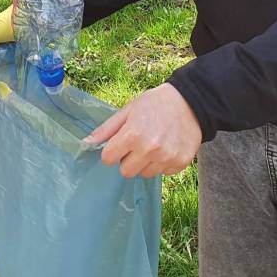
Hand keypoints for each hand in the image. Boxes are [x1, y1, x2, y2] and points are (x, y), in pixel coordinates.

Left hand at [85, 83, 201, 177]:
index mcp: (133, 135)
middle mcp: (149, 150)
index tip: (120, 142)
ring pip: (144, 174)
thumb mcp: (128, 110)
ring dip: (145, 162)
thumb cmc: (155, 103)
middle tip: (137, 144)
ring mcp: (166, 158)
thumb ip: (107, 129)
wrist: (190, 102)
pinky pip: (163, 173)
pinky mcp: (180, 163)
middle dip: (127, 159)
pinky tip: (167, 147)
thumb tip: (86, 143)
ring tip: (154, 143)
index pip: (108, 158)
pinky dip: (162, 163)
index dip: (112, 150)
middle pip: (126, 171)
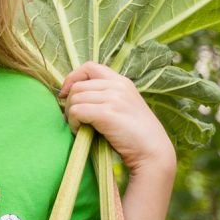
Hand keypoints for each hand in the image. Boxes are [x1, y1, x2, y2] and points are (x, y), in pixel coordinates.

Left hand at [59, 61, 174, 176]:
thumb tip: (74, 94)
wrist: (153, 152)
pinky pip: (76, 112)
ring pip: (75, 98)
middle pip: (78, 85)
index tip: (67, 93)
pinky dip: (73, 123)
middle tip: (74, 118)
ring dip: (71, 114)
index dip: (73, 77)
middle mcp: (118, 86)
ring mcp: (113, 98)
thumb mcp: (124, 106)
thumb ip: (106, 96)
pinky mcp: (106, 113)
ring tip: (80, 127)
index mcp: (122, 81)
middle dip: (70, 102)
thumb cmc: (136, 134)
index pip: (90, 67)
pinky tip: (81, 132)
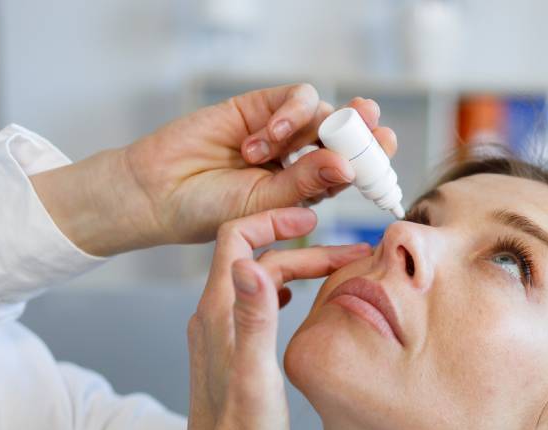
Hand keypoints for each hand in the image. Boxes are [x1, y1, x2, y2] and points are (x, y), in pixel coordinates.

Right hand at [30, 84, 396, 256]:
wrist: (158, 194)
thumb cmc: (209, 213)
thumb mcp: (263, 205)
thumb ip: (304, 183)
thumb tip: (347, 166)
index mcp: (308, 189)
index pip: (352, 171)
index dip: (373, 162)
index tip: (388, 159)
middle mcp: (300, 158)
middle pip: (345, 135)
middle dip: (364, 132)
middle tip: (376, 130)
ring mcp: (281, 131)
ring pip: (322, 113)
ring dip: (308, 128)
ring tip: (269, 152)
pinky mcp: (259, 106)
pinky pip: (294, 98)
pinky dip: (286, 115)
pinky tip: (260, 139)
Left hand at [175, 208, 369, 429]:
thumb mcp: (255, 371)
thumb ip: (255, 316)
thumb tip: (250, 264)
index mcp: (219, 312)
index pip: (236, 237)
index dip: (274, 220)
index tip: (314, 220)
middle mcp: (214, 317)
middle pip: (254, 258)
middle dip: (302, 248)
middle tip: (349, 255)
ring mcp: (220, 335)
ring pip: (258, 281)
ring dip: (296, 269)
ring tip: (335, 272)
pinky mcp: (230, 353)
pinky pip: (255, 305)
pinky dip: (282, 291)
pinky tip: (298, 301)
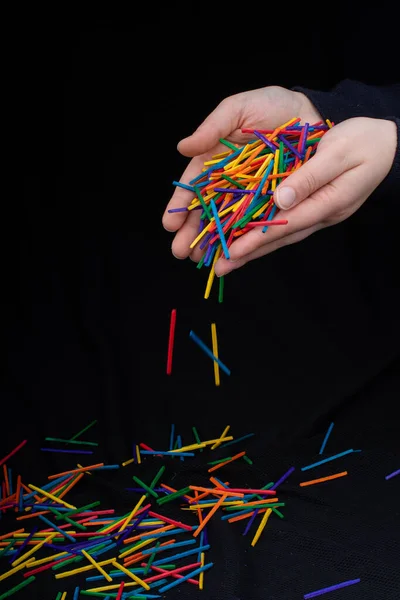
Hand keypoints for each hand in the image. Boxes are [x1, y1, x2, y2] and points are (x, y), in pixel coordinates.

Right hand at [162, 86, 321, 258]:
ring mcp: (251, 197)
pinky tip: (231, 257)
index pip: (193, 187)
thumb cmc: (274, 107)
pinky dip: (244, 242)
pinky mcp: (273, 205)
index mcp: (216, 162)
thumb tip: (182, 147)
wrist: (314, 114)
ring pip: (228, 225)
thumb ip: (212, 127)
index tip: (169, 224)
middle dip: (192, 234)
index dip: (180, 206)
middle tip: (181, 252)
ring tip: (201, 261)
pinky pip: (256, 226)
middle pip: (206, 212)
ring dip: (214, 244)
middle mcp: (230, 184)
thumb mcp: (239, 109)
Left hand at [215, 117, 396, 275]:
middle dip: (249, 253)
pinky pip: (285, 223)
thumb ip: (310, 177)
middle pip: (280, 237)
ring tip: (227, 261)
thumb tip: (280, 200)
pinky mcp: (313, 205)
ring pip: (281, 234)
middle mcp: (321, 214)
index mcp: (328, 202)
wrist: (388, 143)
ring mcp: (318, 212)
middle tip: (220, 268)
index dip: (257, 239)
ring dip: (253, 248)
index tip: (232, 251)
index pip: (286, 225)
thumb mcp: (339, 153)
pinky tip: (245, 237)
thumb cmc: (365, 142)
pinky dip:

------------------------------

Pictures are to be dropped, and every record is to be copied exactly.

== Result of the exercise ==
Hand keypoints for each hand in the image. Boxes are [x1, y1, x2, y2] and points are (x, y), in pixel coordinates.

Left hand at [85, 83, 201, 177]:
index mcp: (133, 135)
middle mcp: (149, 150)
index tip: (120, 142)
ring pip: (144, 174)
thumb mcp: (128, 110)
ring dip: (145, 162)
thumb cmc: (155, 103)
middle tip: (137, 144)
ring mcp: (166, 158)
thumb ip: (107, 129)
wrist: (190, 102)
pinky pip: (163, 173)
pinky mcp: (180, 163)
middle dip: (127, 159)
pinky tip: (167, 147)
thumb tip: (86, 143)
ring tip: (154, 143)
index pip: (108, 158)
pinky dip: (162, 163)
index dip: (112, 150)
middle pip: (126, 171)
Hand keypoints for each hand in the image. Boxes are [x1, y1, x2, y2] and points are (x, y), in pixel coordinates.

Left hand at [59, 61, 174, 176]:
thumb tip: (74, 94)
wrist: (153, 152)
pinky pip: (76, 112)
ring pip: (75, 98)
middle pip: (78, 85)
index tip: (67, 93)
pinky dip: (73, 123)
middle tip: (74, 118)
ring dip: (71, 114)
index dip: (73, 77)
middle mcp: (118, 86)
ring mcp: (113, 98)
thumb mcp: (124, 106)
thumb ip: (106, 96)
pinky mcp: (106, 113)
ring tip: (80, 127)
index mcp: (122, 81)
middle dip: (70, 102)
thumb cmc: (136, 134)
index pip: (90, 67)
pinky tip: (81, 132)
Hand keypoints for each hand in the image. Boxes are [x1, y1, x2, y2] and points are (x, y), in pixel coordinates.

Right hand at [30, 84, 396, 256]:
wrist: (158, 194)
thumb cmc: (209, 213)
thumb mcp: (263, 205)
thumb ip: (304, 183)
thumb tip: (347, 166)
index mcp: (308, 189)
index pip: (352, 171)
index dip: (373, 162)
index tip: (388, 159)
middle mcp: (300, 158)
middle pip: (345, 135)
middle dip: (364, 132)
middle tip: (376, 130)
ring mcp: (281, 131)
ring pip: (322, 113)
ring dip: (308, 128)
ring tip: (269, 152)
pinky mcp: (259, 106)
pinky pip: (294, 98)
pinky dip: (286, 115)
pinky tip: (260, 139)
Left hand at [175, 208, 369, 429]:
thumb mcp: (255, 371)
thumb ip: (255, 316)
thumb tip: (250, 264)
index mcp: (219, 312)
index pip: (236, 237)
index dip: (274, 220)
index tip: (314, 220)
middle mcp: (214, 317)
middle pip: (254, 258)
middle dip: (302, 248)
middle tip: (349, 255)
ring mcp: (220, 335)
ring pip: (258, 281)
ring dip: (296, 269)
ring tip: (335, 272)
pinky mcp: (230, 353)
pinky pip: (255, 305)
pinky dip: (282, 291)
pinky tip: (298, 301)
Hand keypoints for each hand in the image. Boxes are [x1, y1, x2, y2] and points are (x, y), in pixel coordinates.

Right hand at [162, 86, 321, 258]:
ring mcp: (251, 197)
pinky tip: (231, 257)
index pip: (193, 187)
thumb cmc: (274, 107)
pinky dip: (244, 242)
pinky mcp: (273, 205)
index mcp: (216, 162)
thumb tip: (182, 147)
wrist: (314, 114)
ring pip: (228, 225)
thumb ip: (212, 127)
index tip: (169, 224)
middle dip: (192, 234)
index dip: (180, 206)
middle tip: (181, 252)
ring tip: (201, 261)
pinky pip: (256, 226)
middle pip: (206, 212)
ring dip: (214, 244)
middle mcp: (230, 184)
thumb mcp: (239, 109)
Left hand at [215, 117, 396, 275]:
middle dip: (249, 253)
pinky pip: (285, 223)
thumb ip: (310, 177)
middle pip: (280, 237)
ring tip: (227, 261)
thumb tip: (280, 200)
pinky mcp: (313, 205)
ring pip: (281, 234)
middle mcp: (321, 214)
index mcp: (328, 202)
wrist: (388, 143)
ring mcp: (318, 212)
middle tip: (220, 268)
index dip: (257, 239)
ring dip: (253, 248)
index tip: (232, 251)
index pip: (286, 225)
thumb mcp: (339, 153)
pinky tip: (245, 237)
thumb cmc: (365, 142)
pinky dip:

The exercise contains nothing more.